President Barack Obama, responding to unconfirmed reports that Assad was using the country's chemical weapons against his own people, earlier said any such action would cross a "red line," The Daily Beast's David Frum reminded readers today, adding it looks like that "line's been crossed."
Or not, according to Nuland. Her response when asked today if the US had any grounds for believing reports of chemical warfare there was an explicit, "No," according to Reuters.
"At the time, we looked into the allegations that were made, and the information that we had received, and we found no credible evidence to corroborate or to confirm that chemical weapons were used," Nuland said, reported Wired.
In the cable as reported by FP, the US consul general in Turkey, Scott Frederic Kilner, detailed strong evidence that Assad had unleashed deadly poison gas in the divided city of Homs on December 23, 2012.

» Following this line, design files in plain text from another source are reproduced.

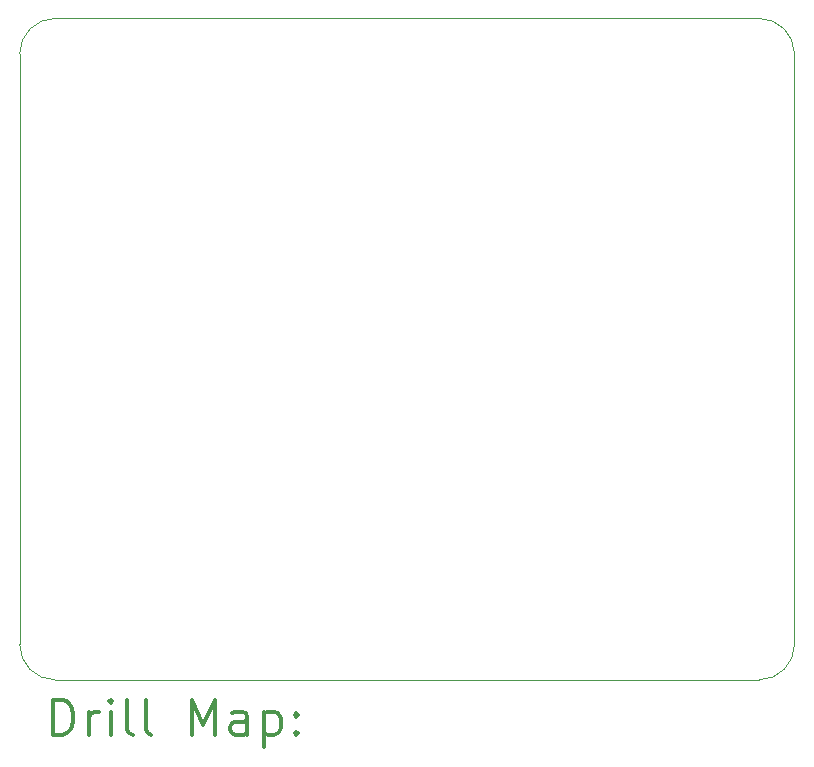
<source format=gbr>
%FSLAX45Y45*%
G04 Gerber Fmt 4.5, Leading zero omitted, Abs format (unit mm)*
G04 Created by KiCad (PCBNEW (5.1.10)-1) date 2021-06-06 14:27:14*
%MOMM*%
%LPD*%
G01*
G04 APERTURE LIST*
%TA.AperFunction,Profile*%
%ADD10C,0.050000*%
%TD*%
%ADD11C,0.200000*%
%ADD12C,0.300000*%
G04 APERTURE END LIST*
D10*
X16260000Y-4400000D02*
X10300000Y-4400000D01*
X16260000Y-10000000D02*
X10300000Y-10000000D01*
X16260000Y-10000000D02*
G75*
G03*
X16560000Y-9700000I0J300000D01*
G01*
X16560000Y-4700000D02*
G75*
G03*
X16260000Y-4400000I-300000J0D01*
G01*
X16560000Y-9700000D02*
X16560000Y-4700000D01*
X10000000Y-4700000D02*
X10000000Y-9700000D01*
X10000000Y-9700000D02*
G75*
G03*
X10300000Y-10000000I300000J0D01*
G01*
X10300000Y-4400000D02*
G75*
G03*
X10000000Y-4700000I0J-300000D01*
G01*
D11*
D12*
X10283928Y-10468214D02*
X10283928Y-10168214D01*
X10355357Y-10168214D01*
X10398214Y-10182500D01*
X10426786Y-10211072D01*
X10441071Y-10239643D01*
X10455357Y-10296786D01*
X10455357Y-10339643D01*
X10441071Y-10396786D01*
X10426786Y-10425357D01*
X10398214Y-10453929D01*
X10355357Y-10468214D01*
X10283928Y-10468214D01*
X10583928Y-10468214D02*
X10583928Y-10268214D01*
X10583928Y-10325357D02*
X10598214Y-10296786D01*
X10612500Y-10282500D01*
X10641071Y-10268214D01*
X10669643Y-10268214D01*
X10769643Y-10468214D02*
X10769643Y-10268214D01*
X10769643Y-10168214D02*
X10755357Y-10182500D01*
X10769643Y-10196786D01*
X10783928Y-10182500D01*
X10769643Y-10168214D01*
X10769643Y-10196786D01*
X10955357Y-10468214D02*
X10926786Y-10453929D01*
X10912500Y-10425357D01*
X10912500Y-10168214D01*
X11112500Y-10468214D02*
X11083928Y-10453929D01*
X11069643Y-10425357D01*
X11069643Y-10168214D01*
X11455357Y-10468214D02*
X11455357Y-10168214D01*
X11555357Y-10382500D01*
X11655357Y-10168214D01*
X11655357Y-10468214D01*
X11926786Y-10468214D02*
X11926786Y-10311072D01*
X11912500Y-10282500D01*
X11883928Y-10268214D01*
X11826786Y-10268214D01*
X11798214Y-10282500D01*
X11926786Y-10453929D02*
X11898214Y-10468214D01*
X11826786Y-10468214D01*
X11798214Y-10453929D01*
X11783928Y-10425357D01*
X11783928Y-10396786D01*
X11798214Y-10368214D01*
X11826786Y-10353929D01*
X11898214Y-10353929D01*
X11926786Y-10339643D01*
X12069643Y-10268214D02*
X12069643Y-10568214D01*
X12069643Y-10282500D02*
X12098214Y-10268214D01*
X12155357Y-10268214D01*
X12183928Y-10282500D01*
X12198214Y-10296786D01*
X12212500Y-10325357D01*
X12212500Y-10411072D01*
X12198214Y-10439643D01*
X12183928Y-10453929D01*
X12155357Y-10468214D01*
X12098214Y-10468214D01*
X12069643Y-10453929D01*
X12341071Y-10439643D02*
X12355357Y-10453929D01*
X12341071Y-10468214D01*
X12326786Y-10453929D01*
X12341071Y-10439643D01*
X12341071Y-10468214D01*
X12341071Y-10282500D02*
X12355357Y-10296786D01*
X12341071Y-10311072D01*
X12326786Y-10296786D01*
X12341071Y-10282500D01*
X12341071Y-10311072D01*
M02*

</source>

"We can't definitely say 100 percent, but Syrian contacts made a compelling case that Agent 15 was used in Homs on Dec. 23," an unnamed Obama official who had allegedly seen the cable told Foreign Policy's The Cable.
"When this particular message came in from Consulate Istanbul, we took it seriously, as we do with all such anecdotal reporting, and concluded at the time that we couldn't corroborate it," Nuland told reporters today. "We haven't been able to corroborate it since, either," reported Reuters.
Homs has been at the forefront of the ongoing struggle between Assad and a rebel movement seeking his overthrow. International efforts to resolve the conflict, which has so far taken some 60,000 lives, have not been successful.
Violence in Syria continues, meanwhile, with blasts at the University of Aleppo on Tuesday killing at least 82 people and wounding dozens.